SİSTEM

Neredeyse okuma yazmayı öğrendiğimden beri sürüyor kelimelerle münasebetim. Bazen kimsesizlikten sığındığım yer, bazen attığım sevinç çığlığı oldu cümleler. İçimden kale-mimi ayağımın altına alıp ezmek gelse de, kelimelerin kifayetsiz olduğu yerde çok sürmez dilimden dökülmesi satırların.

Yazmak bir varoluş felsefesi olmuş benim için, bir yaşam biçimi ve aklıma mukayyet olmanın en kestirme yolu. Öyle çok şey var ki yazacak, tercüman olunacak, o kadar çok insan var ki.

Yeter ki bir yerlerde okuyacak birileri olsun. Zira yazanın belagati okuyan olduğu sürece kıymetlidir ve ilham, kaynağı oldukça gelir.

Öyle umuyorum ki, gazetemiz okurları bizlere her daim  ilham kaynağı olacak. Yorumlarıyla, eleştirileriyle, sevgileriyle bizlere yol gösterecek ve cümlelerin bereketli tarlalarında birlikte koşacağız 'adım adım'.

Bu ilk adımda, üniversiteden yeni mezun olmuş biri olarak eğitim sistemimize değinmek istiyorum. Vardığımız yahut varmaya çalıştığımız tüm yerlere çıkan yol olan eğitim sistemimizden.

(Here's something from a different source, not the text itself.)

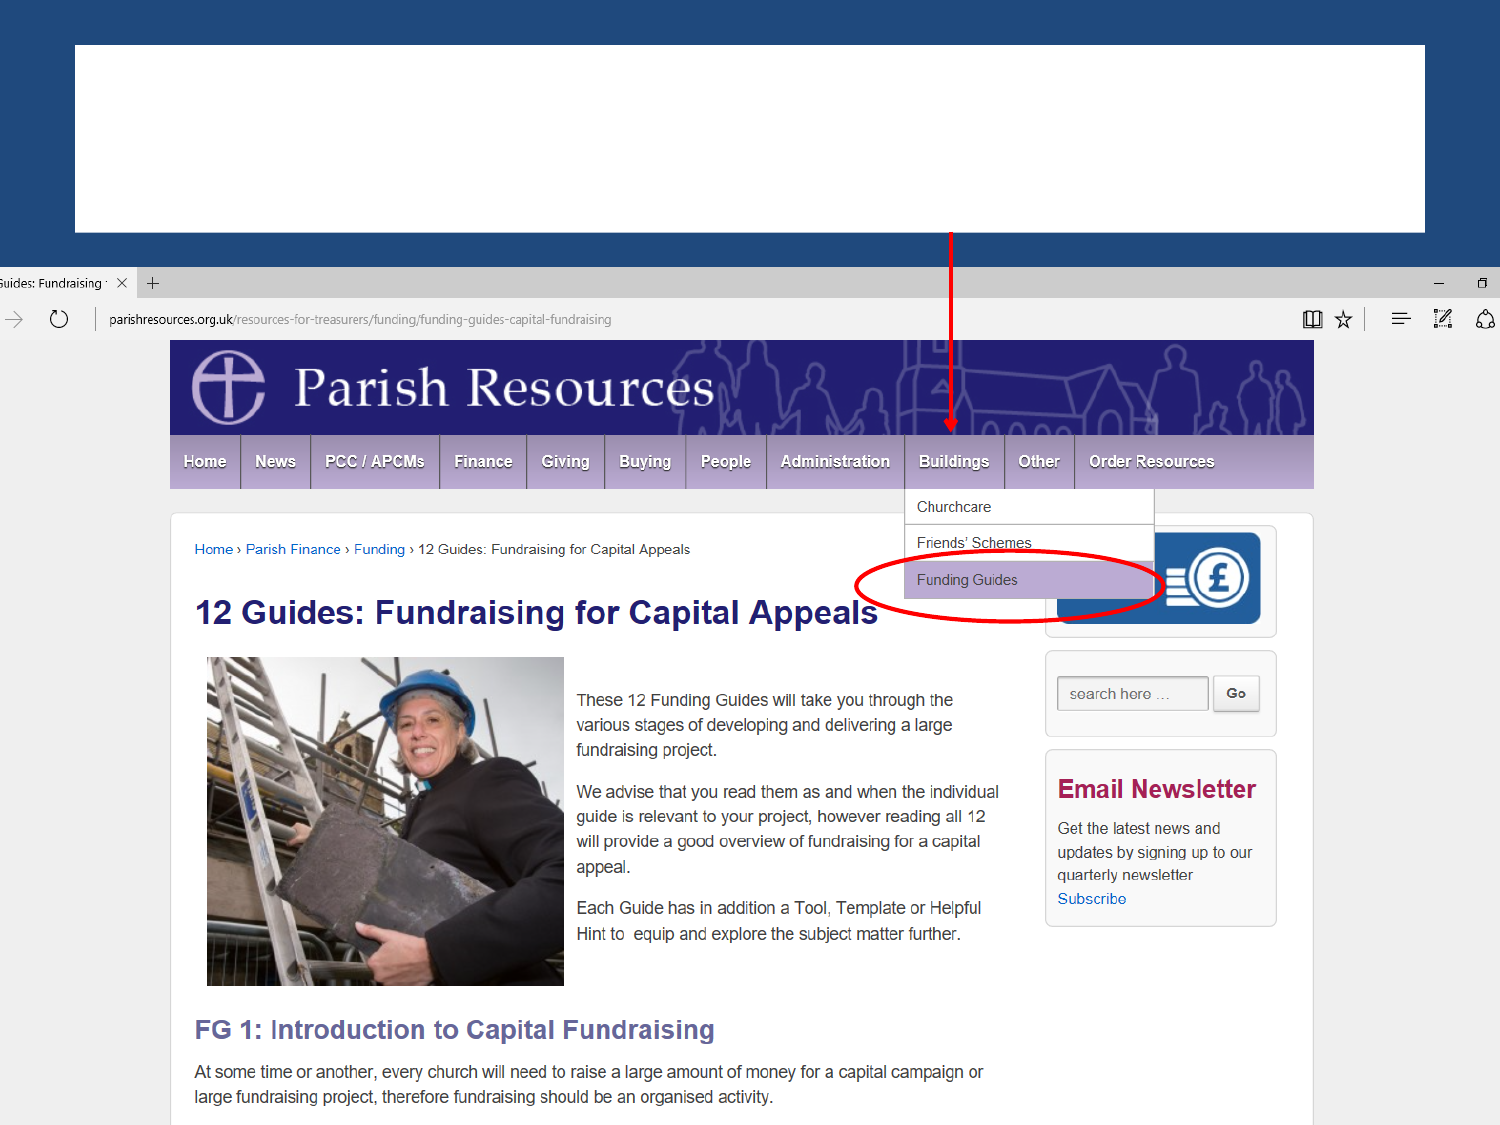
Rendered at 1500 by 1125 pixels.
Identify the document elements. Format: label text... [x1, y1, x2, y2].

picture [0, 266, 1500, 1125]
title www.parishresources.org.uk [75, 45, 1425, 233]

İlk ve ortaokul yıllarımda şiirler, hikayeler yazıyor monologlarda, skeçlerde, tiyatrolarda oynuyordum. Tiyatroya, müziğe ve edebiyata olan merakım tüm öğretmenlerim tarafından fark ediliyordu  ve sürekli aileme yeteneklerimi geliştirmem için yol göstermelerini bende farklı bir ışık gördüklerini söylüyordular.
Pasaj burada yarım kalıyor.